# Input conversion?



## atledreier (Mar 2, 2007)

Hello!

I am about to start using a 'pro' amp for my DIY subs. Up until now I've used an SVS PB12+/2, which have single ended inputs. My pre also have single-end output. The new pro amp (EP2500) have balanced (XLR) inputs. Will the BFD accept single ended input and output balanced? I realize of course I won't get the full benefit of a balanced setup, but it would save me a new cable converter.

Also, while I'm on the subject. Is it better to have the long run balanced XLR from the BFD to the amp, or have them close and run long speaker cables? I'd imagine the XLR to be better screened than the speaker cable, but the speaker cable is higher level...


----------



## tonyjover (Feb 1, 2008)

atledreier said:


> Is it better to have the long run balanced XLR from the BFD to the amp, or have them close and run long speaker cables? I'd imagine the XLR to be better screened than the speaker cable, but the speaker cable is higher level...


Hi,

Long XLRs over long speaker cables every time. Voltage levels, and hence current, and hence voltage drop are all miniscule in signal cables; the opposite is true for speaker runs. Always keep your speaker runs as short as possible.

As for your other question, there's nothing particularly bad about going unbalanced to balanced, just ensure that the cables are correctly wired - many aren't. See this thread.

Regards,
Tony


----------



## atledreier (Mar 2, 2007)

Thanks alot! Bummer though, XLR cables are pretty pricey...


----------



## Wayne A. Pflughaupt (Apr 13, 2006)

Maverick,

How long of a cable run are we talking about? Tony is technically correct, and that’s the way you see things done in a pro-audio installation. But in a home theater the cable runs are rarely long enough to make a difference. For instance, the speaker wire runs for my subs and front mains are over 30 ft., which would not be considered long in a pro-audio installation.

Excerpted data:

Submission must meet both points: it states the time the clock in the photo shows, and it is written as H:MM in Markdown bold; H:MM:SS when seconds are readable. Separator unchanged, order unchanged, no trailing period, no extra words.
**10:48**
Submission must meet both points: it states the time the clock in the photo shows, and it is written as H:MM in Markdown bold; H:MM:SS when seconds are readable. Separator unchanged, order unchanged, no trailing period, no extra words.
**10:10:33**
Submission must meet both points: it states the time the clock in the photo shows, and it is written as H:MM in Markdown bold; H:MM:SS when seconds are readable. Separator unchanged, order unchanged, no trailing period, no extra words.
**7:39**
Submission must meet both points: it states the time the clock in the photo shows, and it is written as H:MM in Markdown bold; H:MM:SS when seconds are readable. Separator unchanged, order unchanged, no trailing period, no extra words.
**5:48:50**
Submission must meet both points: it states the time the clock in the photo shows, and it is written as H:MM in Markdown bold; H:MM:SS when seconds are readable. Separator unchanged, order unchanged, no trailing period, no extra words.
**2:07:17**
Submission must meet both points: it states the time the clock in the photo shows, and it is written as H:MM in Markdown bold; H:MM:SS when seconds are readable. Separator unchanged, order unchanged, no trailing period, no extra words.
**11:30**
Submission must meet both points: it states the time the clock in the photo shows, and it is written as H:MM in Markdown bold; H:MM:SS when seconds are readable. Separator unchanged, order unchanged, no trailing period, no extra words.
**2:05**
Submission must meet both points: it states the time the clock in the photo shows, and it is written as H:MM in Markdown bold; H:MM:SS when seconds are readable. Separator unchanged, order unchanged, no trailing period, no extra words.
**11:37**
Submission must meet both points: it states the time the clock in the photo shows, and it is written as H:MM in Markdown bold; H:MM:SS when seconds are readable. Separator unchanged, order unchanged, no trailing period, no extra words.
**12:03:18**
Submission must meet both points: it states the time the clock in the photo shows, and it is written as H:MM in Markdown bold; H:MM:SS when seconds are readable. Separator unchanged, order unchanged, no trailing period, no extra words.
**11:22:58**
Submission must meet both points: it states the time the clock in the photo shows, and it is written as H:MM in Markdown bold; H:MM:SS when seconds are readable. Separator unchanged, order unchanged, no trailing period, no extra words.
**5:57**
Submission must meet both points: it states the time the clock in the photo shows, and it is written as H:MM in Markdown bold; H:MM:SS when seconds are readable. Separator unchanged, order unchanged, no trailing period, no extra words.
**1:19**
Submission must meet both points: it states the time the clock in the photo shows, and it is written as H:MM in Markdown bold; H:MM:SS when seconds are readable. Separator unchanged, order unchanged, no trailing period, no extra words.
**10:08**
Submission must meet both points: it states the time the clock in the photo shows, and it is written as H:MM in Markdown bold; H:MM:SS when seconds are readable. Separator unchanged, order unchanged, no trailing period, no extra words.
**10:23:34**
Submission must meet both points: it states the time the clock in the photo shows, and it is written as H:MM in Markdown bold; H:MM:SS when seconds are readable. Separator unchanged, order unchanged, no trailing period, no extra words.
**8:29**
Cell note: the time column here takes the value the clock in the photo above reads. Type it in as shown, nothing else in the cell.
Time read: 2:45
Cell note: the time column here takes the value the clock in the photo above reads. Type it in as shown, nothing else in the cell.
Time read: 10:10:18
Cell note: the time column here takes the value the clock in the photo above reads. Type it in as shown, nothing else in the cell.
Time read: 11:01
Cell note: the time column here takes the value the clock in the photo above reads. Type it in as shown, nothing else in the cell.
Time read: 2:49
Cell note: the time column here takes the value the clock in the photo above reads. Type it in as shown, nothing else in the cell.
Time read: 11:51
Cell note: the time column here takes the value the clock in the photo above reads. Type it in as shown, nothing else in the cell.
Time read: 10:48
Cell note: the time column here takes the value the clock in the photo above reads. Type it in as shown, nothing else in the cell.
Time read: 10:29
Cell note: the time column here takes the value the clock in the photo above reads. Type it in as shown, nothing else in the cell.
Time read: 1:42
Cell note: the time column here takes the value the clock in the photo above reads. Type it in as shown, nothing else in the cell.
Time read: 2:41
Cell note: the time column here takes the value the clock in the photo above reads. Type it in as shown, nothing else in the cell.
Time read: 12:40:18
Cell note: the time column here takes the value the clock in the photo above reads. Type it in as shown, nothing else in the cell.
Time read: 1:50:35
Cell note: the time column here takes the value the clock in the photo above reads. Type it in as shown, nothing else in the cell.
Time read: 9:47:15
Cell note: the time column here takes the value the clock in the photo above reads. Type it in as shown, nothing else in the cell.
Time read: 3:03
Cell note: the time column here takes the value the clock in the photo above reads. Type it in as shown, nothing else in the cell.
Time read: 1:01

Written exercise: Please pick up the forum thread on balanced amp inputs right after its final sentence and keep writing it. The material is separate from the forum thread on balanced amp inputs.

Solved problem:
There’s another issue you won’t see addressed much that I feel is important as well. As you note, long balanced cables aren’t cheap, so the urge will be there to get the cheapest ones you can find. Wouldn’t want to see you do that. As an experienced cable builder I’ve cut open plenty of them, and I can assure you, you don’t want that junk in your system. Equally as bad as the poor build quality of the cables is the cheesy off-brand XLR connectors they use. 

Bottom line, I’d rather see you use decent-quality shorter cables in your equipment rack, with Switchcraft or Neutrik XLRs, with a long speaker cable run, than cheap balanced cables with “correct” short speaker cables.

Regards,
Wayne


----------



## atledreier (Mar 2, 2007)

we're talking runs of about 10m (30'). I have my BFD in the same rack as my pre. So I was hoping to run balanced from the BFD to the amp in the adjacent room, then speaker cable back to the subs. I'll have to experiment with positioning first and see what cable length I end up with. I've read that many have problems with hum in their BFD. I have no such issues. Might I introduce hum with a balanced run in the loop?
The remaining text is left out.